I don't think you'd have to heat up all of your thermal mass to start producing energy. If you only need a certain fraction of the thermal mass to produce the amount of energy you need then the rest can be a 'battery' that you charge up during the day when there is extra solar radiation going into your system.

As the plant buffers the energy to use it at night, I'd be inclined to use a 24 hours/day * 5 MW.
Assuming that all the other calculations are correct, this would mean approx 21 years for the payback at 10c/kWh, or 10.5 years at 20c/kWh.

A phrase one guy said back in the 50's, used often by anti-nuclear types, which needs to be retired.

I wish it would hurry up and come true instead.

That's normal. First, it's a prototype. Second, it's Italy. Third, it's Sicily.

The project started something like 20 years ago by the Nobel Prize laureate (physics) Carlo Rubbia. Seven different governments (both right-wing and center-left-wing) made every effort to cripple the project with bad management and bureaucratic issues. At the same time they poured heaps of money to dubious Sicilian consulting organisations. After a while (actually, after being dismissed from the environmental cabinet) Carlo Rubbia got tired of all these problems and flew to Spain where he built in 3 years six or seven similar plants for a tenth of their Italian price.

Could this technology be combined with desalinization, i.e. take salt water, pull the salt out to produce potable water, and use the salt to improve the plant's efficiency?

No, once the plant is charged with working fluid, you don't need to add any more.

What's this Fahrenheit rubbish?

In other words, there's value in the ability to produce energy at a constant rate, rather than in bursts. Because when it's produced in bursts, you will have to find a way to store it, which means a loss in efficiency.

If your natural gas turbine doesn't generate the natural gas, you aren't giving the full story here though. You also need hundreds of miles of carefully sealed pipelines and/or freight infrastructure, you also need the refining and mining infrastructure, and you need to factor in the cost for exploration and developing the mine in the first place, with all the dead ends that implies. Natural gas might be cheap but its often subsidised at source, but hey so what you say, I don't pay it. If you live in Europe and the Russians want to extract a trade agreement or something from you, the cost of that natural gas might suddenly start to fluctuate wildly however.

And thats the full story.

This is the FIRST plant, what it cost is pretty meaningless. You need to ask what it would cost to deploy and run the next 1000 plants. Experience will accumulate, production will be scaled up and competition emerge.

60 years is ok, so long as the EROI is good. Power stations aren't something you're just going to get sick of in 60 years and want to get rid of. Also, for a prototype plant, I'd expect there to be a lot of waste of both manpower and horsepower in building the thing that would get trimmed over time if it was at all profitable to do.

Someone needs to explain me how you can create 5 megawatts with only 30.000 square meters. That would make the plant produce 160 Watts/sq. meter on average.

-*-

▸ Written problem:
Repeat the solar plant thread word for word, starting at "Assuming that all" and ending at "Third, it's Sicily.".

▸ Dataset:
-*-

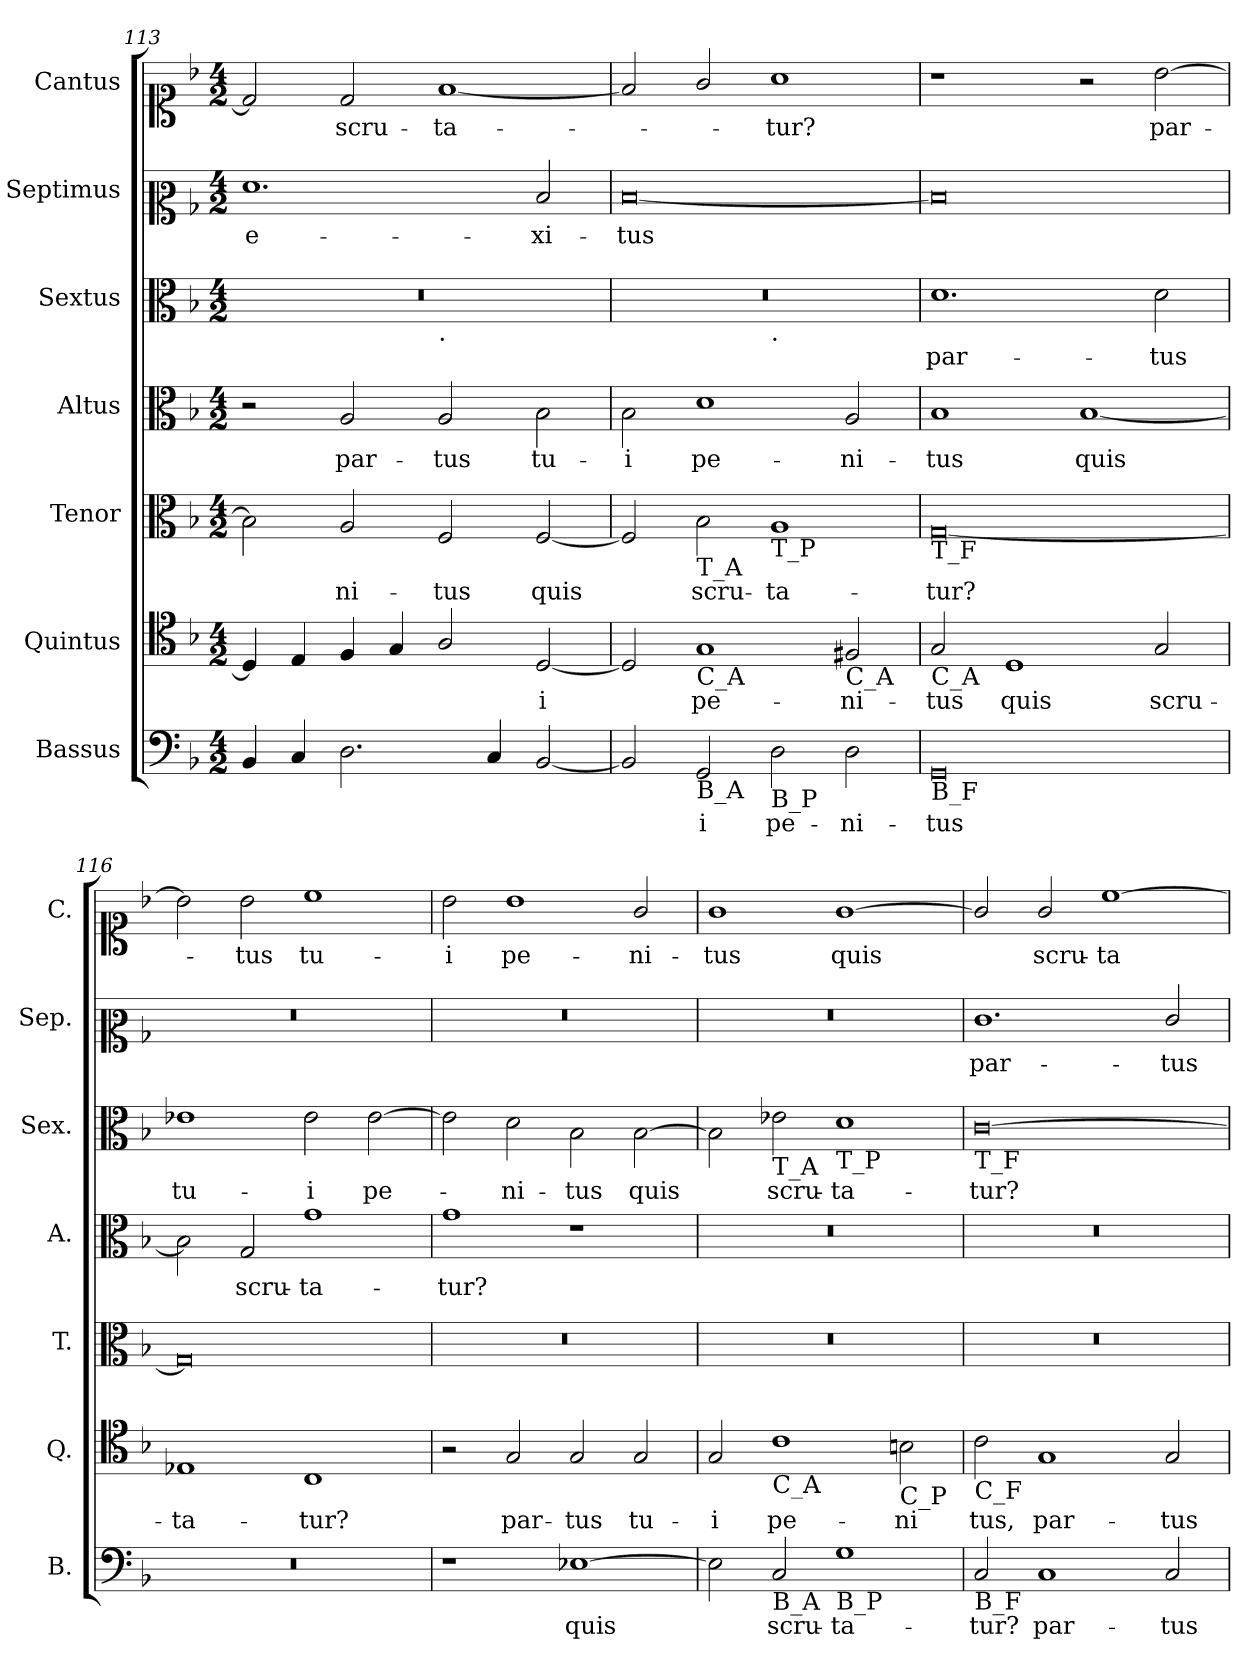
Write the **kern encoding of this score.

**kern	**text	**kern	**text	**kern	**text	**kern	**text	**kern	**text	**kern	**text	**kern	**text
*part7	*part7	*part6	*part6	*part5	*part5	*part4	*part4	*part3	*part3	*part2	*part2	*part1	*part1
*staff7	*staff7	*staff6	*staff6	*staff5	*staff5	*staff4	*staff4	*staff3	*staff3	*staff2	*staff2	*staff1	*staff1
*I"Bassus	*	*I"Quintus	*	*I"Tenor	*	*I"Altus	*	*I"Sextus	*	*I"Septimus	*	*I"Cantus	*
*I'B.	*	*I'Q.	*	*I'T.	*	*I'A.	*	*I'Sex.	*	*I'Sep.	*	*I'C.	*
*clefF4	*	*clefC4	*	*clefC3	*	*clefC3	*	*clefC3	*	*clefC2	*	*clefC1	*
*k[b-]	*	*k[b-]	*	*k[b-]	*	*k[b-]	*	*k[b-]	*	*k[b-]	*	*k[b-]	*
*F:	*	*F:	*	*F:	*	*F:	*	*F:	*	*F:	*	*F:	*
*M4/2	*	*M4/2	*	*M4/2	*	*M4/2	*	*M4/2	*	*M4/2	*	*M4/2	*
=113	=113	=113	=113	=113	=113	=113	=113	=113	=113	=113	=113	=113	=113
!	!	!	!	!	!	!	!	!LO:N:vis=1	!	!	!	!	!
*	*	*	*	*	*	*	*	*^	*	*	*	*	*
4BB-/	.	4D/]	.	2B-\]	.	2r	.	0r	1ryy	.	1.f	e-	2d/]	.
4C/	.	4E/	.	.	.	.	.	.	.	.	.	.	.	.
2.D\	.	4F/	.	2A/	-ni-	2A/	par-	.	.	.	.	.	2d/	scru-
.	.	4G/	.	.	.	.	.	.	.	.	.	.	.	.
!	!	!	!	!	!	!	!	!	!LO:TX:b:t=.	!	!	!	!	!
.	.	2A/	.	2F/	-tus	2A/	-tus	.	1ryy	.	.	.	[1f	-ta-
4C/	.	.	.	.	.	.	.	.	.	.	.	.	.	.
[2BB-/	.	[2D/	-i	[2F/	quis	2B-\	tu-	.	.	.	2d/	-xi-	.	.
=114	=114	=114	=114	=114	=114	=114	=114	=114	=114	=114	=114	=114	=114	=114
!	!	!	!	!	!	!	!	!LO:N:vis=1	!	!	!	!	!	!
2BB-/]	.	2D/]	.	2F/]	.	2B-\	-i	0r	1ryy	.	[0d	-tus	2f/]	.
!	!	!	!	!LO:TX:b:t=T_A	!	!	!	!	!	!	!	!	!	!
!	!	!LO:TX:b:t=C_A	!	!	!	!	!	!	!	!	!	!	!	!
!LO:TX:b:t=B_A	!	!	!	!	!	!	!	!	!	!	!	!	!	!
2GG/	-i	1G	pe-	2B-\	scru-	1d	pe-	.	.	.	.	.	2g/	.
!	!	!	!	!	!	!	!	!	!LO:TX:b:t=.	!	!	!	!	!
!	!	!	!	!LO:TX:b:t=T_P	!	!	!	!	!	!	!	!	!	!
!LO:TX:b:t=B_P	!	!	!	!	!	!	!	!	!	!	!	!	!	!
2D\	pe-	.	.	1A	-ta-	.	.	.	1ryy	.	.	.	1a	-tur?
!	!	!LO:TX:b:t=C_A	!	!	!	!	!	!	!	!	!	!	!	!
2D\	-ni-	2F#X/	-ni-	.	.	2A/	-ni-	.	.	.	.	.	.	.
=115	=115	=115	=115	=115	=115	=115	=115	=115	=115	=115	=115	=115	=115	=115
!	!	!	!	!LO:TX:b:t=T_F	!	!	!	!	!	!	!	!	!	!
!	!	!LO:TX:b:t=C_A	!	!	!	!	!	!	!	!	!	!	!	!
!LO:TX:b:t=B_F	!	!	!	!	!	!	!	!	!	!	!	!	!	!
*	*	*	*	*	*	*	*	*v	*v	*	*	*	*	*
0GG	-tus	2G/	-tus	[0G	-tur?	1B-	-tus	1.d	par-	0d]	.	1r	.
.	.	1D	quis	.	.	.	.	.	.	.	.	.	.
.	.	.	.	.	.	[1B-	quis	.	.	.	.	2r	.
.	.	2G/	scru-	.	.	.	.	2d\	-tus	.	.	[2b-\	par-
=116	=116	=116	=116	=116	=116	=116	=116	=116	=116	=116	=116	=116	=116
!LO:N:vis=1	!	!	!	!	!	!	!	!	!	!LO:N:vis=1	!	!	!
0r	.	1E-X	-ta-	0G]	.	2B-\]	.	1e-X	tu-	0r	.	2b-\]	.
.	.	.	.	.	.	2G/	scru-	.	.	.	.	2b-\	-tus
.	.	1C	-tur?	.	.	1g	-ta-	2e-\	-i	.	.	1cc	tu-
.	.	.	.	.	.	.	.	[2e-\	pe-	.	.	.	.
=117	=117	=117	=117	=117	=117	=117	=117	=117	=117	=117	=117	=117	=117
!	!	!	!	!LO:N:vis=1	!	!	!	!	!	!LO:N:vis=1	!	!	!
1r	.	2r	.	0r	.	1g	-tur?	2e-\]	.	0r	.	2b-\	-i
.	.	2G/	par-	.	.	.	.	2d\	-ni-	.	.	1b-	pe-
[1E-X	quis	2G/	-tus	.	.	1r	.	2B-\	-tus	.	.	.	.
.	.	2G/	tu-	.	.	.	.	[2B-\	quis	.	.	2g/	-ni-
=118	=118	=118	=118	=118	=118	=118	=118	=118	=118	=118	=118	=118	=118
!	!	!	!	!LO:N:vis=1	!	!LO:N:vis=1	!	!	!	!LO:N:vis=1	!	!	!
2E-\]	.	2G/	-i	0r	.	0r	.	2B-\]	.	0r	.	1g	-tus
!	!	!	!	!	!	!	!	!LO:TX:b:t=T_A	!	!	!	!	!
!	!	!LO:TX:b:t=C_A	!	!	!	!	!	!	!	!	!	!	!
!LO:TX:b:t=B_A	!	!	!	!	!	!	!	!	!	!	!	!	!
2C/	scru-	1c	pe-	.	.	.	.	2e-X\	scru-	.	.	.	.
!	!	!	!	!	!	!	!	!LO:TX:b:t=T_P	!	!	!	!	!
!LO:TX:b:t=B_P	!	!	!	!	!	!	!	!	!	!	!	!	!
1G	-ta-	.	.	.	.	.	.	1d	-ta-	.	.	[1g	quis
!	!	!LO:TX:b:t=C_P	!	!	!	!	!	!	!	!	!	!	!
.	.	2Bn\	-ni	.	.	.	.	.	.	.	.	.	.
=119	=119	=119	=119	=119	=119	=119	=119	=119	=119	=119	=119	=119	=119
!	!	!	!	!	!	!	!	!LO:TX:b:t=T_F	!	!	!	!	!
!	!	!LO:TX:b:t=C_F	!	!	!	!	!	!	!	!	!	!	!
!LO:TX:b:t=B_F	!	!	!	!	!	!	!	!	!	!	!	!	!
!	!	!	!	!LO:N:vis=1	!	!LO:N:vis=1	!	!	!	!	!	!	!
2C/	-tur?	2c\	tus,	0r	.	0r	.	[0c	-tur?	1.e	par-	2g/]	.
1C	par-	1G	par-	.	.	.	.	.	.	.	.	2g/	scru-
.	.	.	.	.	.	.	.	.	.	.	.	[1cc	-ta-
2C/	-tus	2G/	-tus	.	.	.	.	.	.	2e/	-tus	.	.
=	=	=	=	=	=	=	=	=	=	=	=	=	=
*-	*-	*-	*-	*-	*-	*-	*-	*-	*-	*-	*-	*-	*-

-*-

▸ Result for this task:
Assuming that all the other calculations are correct, this would mean approx 21 years for the payback at 10c/kWh, or 10.5 years at 20c/kWh.

A phrase one guy said back in the 50's, used often by anti-nuclear types, which needs to be retired.

I wish it would hurry up and come true instead.

That's normal. First, it's a prototype. Second, it's Italy. Third, it's Sicily.